1) Se falamos em abstracto nos principios, a secessão deve poder ser individual porque a adesão também o é.
E por isso mesmo, "somos todos anarquistas", porque isso significa na prática que cada individuo escolhe pertencer ou não pertencer a uma dada comunidade com um dado conjunto de regras. Dai os ancaps falarem na escolha de tribunais arbitrais, agencias de defesa. etc.
Tal é possivel se partirmos do Direito Natural (contrato/propriedade).
2) Se aplicarmos à relaidade dos Estados actuais, dado que o próprio Estado dificilmente é uma entidade unânime e contratada, a secessão de uma parte também não o tem de ser.
Aliás, dado o processo de integação vigente (UE) em que os referendos feitos são aprovados por 50%, diria que um processo de secessão deve poder ser aprovado por 50%.
Eu não aconselho isso (seria mais tipo 2/3), mas seria uma forma de "vingança" contra os integracionistas.
É como diz o CN, a secessão não tem de ser unânime já que o status quo também não se baseia em unanimidade..
Mas há alternativas menos drásticas e mais "criativas". O cantão suiço do Jura foi criado em 1974, separando-se do de Bern (até aí era uma espécie de "sub-cantão").

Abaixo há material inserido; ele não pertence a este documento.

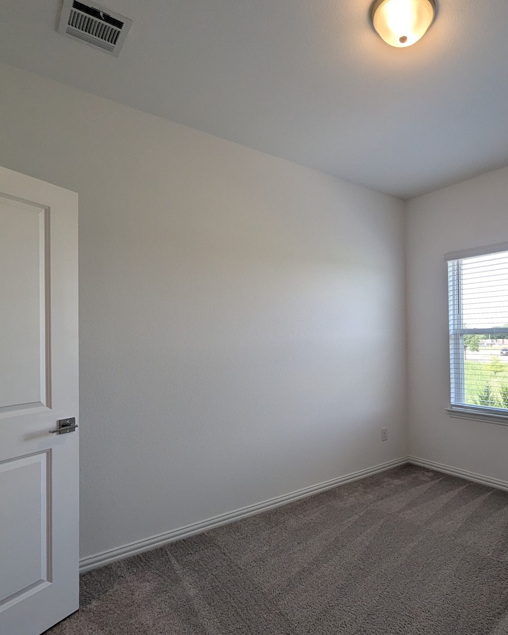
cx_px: 348
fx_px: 357
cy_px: 335
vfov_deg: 83.2
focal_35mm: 19
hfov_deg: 68.4
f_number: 2.2
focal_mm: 1.95
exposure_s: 1/120
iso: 64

Nos anos que se seguiram (logo a partir de 75), vários concelhos do novo Jura autónomo fazem referendos e escolhem juntar-se a Berna e Basileia (salvo erro).
Ou seja, voltamos ao ponto 1) do que disse o CN: direito de secessão como direito individual, depois como direito colectivo dentro do status quo do Estado actual (condomínios, freguesias, concelhos, "cantões", etcetc).
Pode argumentar-se que a Suiça tem uma história "anormal" e que não serve de exemplo. Mas não se diga que um direito de secessão extensível aos menores graus é impraticável e útopico. É possível.